“I love the people,” Nancy Shepherd, the newly elected mayor of Palo Alto, says.
On the 7th floor of Palo Alto City Hall, Shepherd gazes out of a large window overlooking the city. Shepherd acknowledges the difficult task that is set before her.
Having been a part of Palo Alto community service since the ’90s, Shepherd made her political debut running for city council in 2009. All of her children went through the Palo Alto Unified School District, and her daughter, Rachael Kaci, is a Special Education teacher here at Paly. After being elected on Jan. 6 of this year, Shepherd is now the mayor of Palo Alto.
“I find [Palo Alto] a very compelling and a great place to live,” Shepherd says. “That’s why one of my goals this year is to reach out to the community … to allow them to relax. We hear you.”
Shepherd acknowledges the divide that is growing in Palo Alto between those who want to see it grow due to it’s thriving technological advances and those who wish to see white picket fences and mom-and-pop shops versus a booming tech industry. For Shepherd, attempting to balance these polar characteristics is one of the more difficult aspects of being mayor.
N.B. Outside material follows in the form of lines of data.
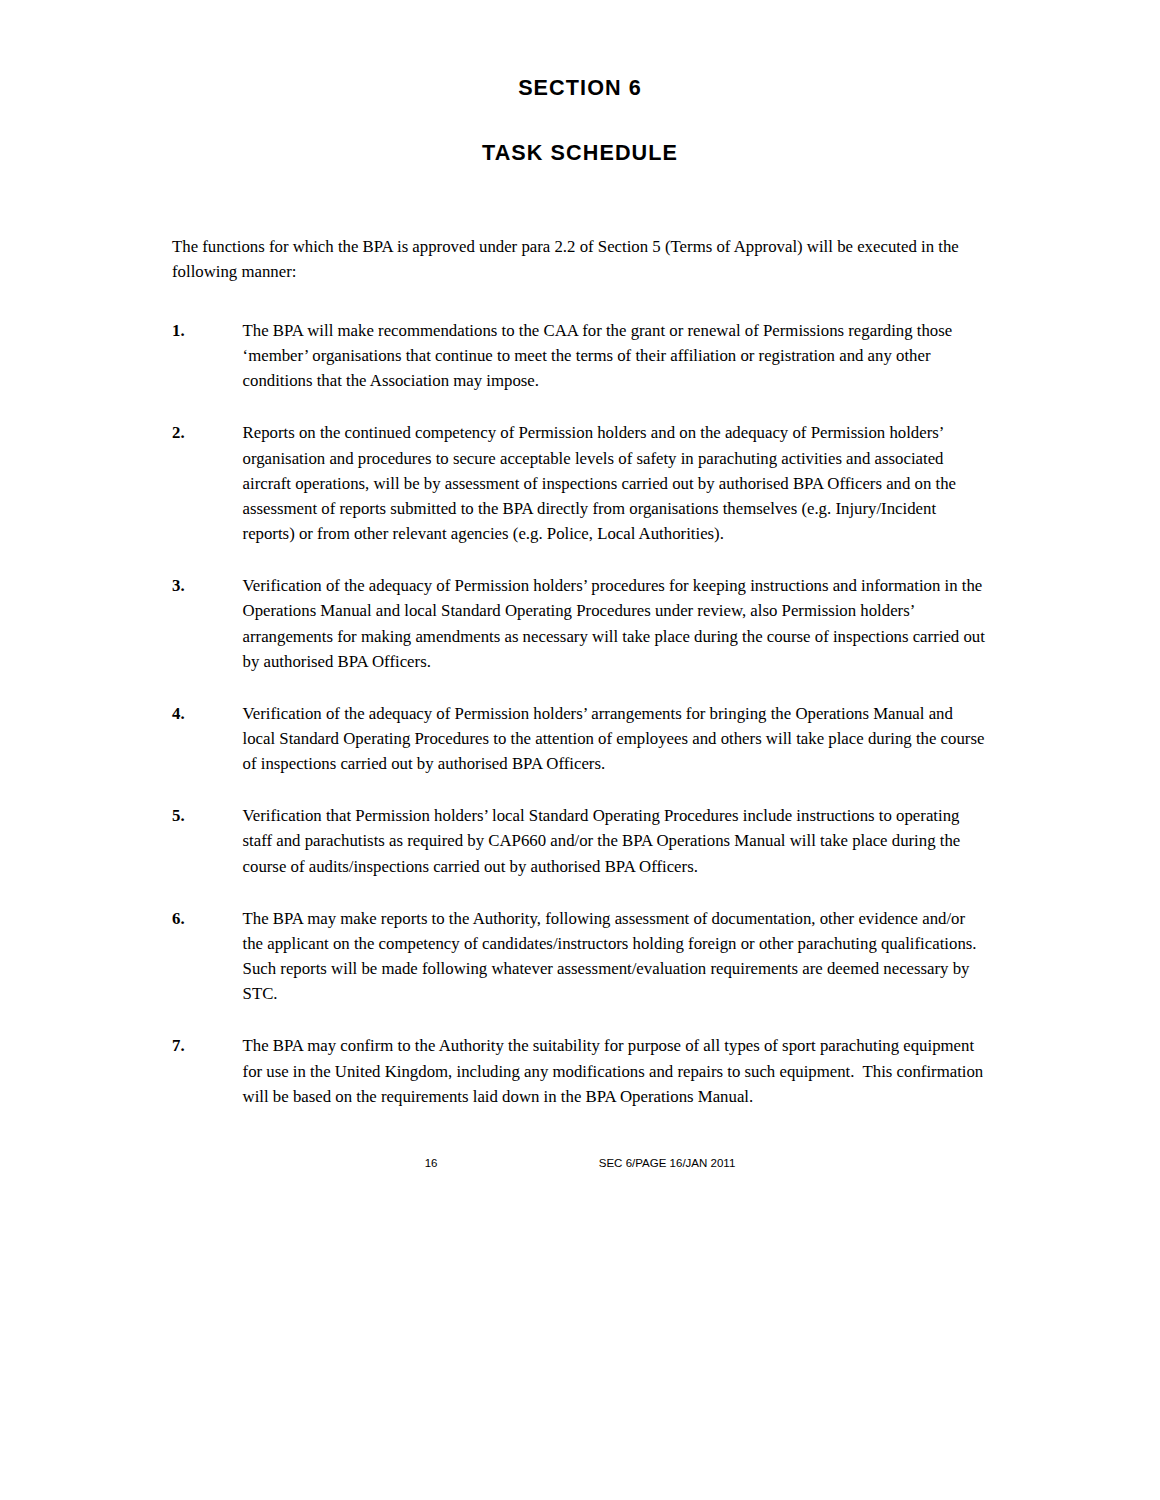SECTION 6
TASK SCHEDULE
The functions for which the BPA is approved under para 2.2 of Section 5 (Terms of Approval) will be executed in the following manner:
The BPA will make recommendations to the CAA for the grant or renewal of Permissions regarding those ‘member’ organisations that continue to meet the terms of their affiliation or registration and any other conditions that the Association may impose.
Reports on the continued competency of Permission holders and on the adequacy of Permission holders’ organisation and procedures to secure acceptable levels of safety in parachuting activities and associated aircraft operations, will be by assessment of inspections carried out by authorised BPA Officers and on the assessment of reports submitted to the BPA directly from organisations themselves (e.g. Injury/Incident reports) or from other relevant agencies (e.g. Police, Local Authorities).
Verification of the adequacy of Permission holders’ procedures for keeping instructions and information in the Operations Manual and local Standard Operating Procedures under review, also Permission holders’ arrangements for making amendments as necessary will take place during the course of inspections carried out by authorised BPA Officers.
Verification of the adequacy of Permission holders’ arrangements for bringing the Operations Manual and local Standard Operating Procedures to the attention of employees and others will take place during the course of inspections carried out by authorised BPA Officers.
Verification that Permission holders’ local Standard Operating Procedures include instructions to operating staff and parachutists as required by CAP660 and/or the BPA Operations Manual will take place during the course of audits/inspections carried out by authorised BPA Officers.
The BPA may make reports to the Authority, following assessment of documentation, other evidence and/or the applicant on the competency of candidates/instructors holding foreign or other parachuting qualifications. Such reports will be made following whatever assessment/evaluation requirements are deemed necessary by STC.
The BPA may confirm to the Authority the suitability for purpose of all types of sport parachuting equipment for use in the United Kingdom, including any modifications and repairs to such equipment. This confirmation will be based on the requirements laid down in the BPA Operations Manual.
16 SEC 6/PAGE 16/JAN 2011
“People who are drawn to Palo Alto as a place to live love supporting innovative sustainability opportunities, the proximity between work and home life, a good educational experience at all levels and primarily the opportunities of having a high-quality of home life in the middle of a high-quality cultural experience,” Shepherd says.
One of Shepherd’s objectives is to set policy that effectively addresses California state regulations. Shepherd explains why the City Council’s decisions may appear to be inconsiderate of the people’s desires.
“We have to do state regulations, and this year we’re going to be doing stuff that the community is going to hate,” says Shepherd. “There is a lot of state regulation that is complicated and yet if we don’t comply it will devastate our community worse than if we ignored it.”
Additionally, Shepherd is focusing her efforts on the traffic and parking situation in Palo Alto. With clogged streets, Shepherd hopes to clear the way for more bikers and improve public transportation.
“My primary interests are moving forward with traffic and parking issues in neighborhoods next to our downtown communities,” Shepherd says. “This will be accomplished using strategies which support other Palo Alto goals like sustainability and reducing greenhouse gases because the city hopes to implement new shuttles, parking privileges for car-poolers, and support for public transit commuters.”
Shepherd wants to extend the discussion to the community. In doing this she hopes to dispel tensions between the city council and the citizens.
“I would like to try to reach out to the community to make sure that we can become more personable, so that we can have a shared understanding of what’s going on, instead of a ‘us vs. them’ type of a setting, which some like to think we have right now,” Shepherd says.
At the end of the day Shepherd wants to make Palo Alto a better place and to do so collaboratively.
“I think there’s a lot that the mayor does, but the work really falls on everybody else,” Shepherd says. “It’s just: how can we share this vision and move it forward? … It’s a privilege to serve on this council, it’s a privilege to serve this community.”
Though she expresses obvious passion for Palo Alto Shepherd’s story starts in Mill Valley, Marin County. Shepherd grew up in Mill Valley during the time when it was getting built up in the ’60-’70s.
In this time of city building along the West Coast, California was taking crucial steps to be culturally more equal to African Americans.
“I attended an interracial high school during the civil rights movement,” Shepherd says. “It was an exciting time, and I learned a lot about social justice and equity.”
While in high school, Shepherd was athletic and almost represented America in the Olympics.
“I was a competitive swimmer and worked hard to make the 1968 Olympic trials in 100 yards freestyle, which I missed by about a second,” Shepherd says. “I spent a lot of time hiking the trails of Mt. Tam with my family and biking all over the south Marin area.”
When Shepherd finally moved to the Palo Alto she became a part of the community service scene. She also was a part of Palo Altans for Government effectiveness.
“I started my volunteer career as an adult, working in the public schools, primarily,” Shepherd says. “2000 to 2002 I was PTA council president, so I got to work with all of the schools.”
Now that she has gone from community servicewoman to mayor, Shepherd’s workload has increased tremendously. Shepherd finds breaks from her job as mayor through physical activity and spending time with her family.
“I like taking walks and reminding myself what this is all about,” Shepherd says. “Playing with my grandchildren, that sort of thing.”
Kaci, Special Education teacher here at Paly and daughter of Shepherd, speaks about her mother’s achievements in being elected mayor.
“I’m proud my mother takes her civic responsibility with grace and dignity,” Kaci says. “Life in the public eye is both time-consuming and thankless, but she has learned to take all hardships in stride and continues to be a great role model for me, my siblings, cousins, niece and nephew.”
After completing her mayoral term, Shepherd’s plans for the future are to return to the community service scene and continue to give back to Palo Alto. Shepherd’s dreams are to reinvent the way education gets delivered through the state of California. For now though Shepherd’s goals are keenly set on the task before her.
“My goals right now are to be the best mayor I can, [and] be the best city council member I can,” Shepherd says.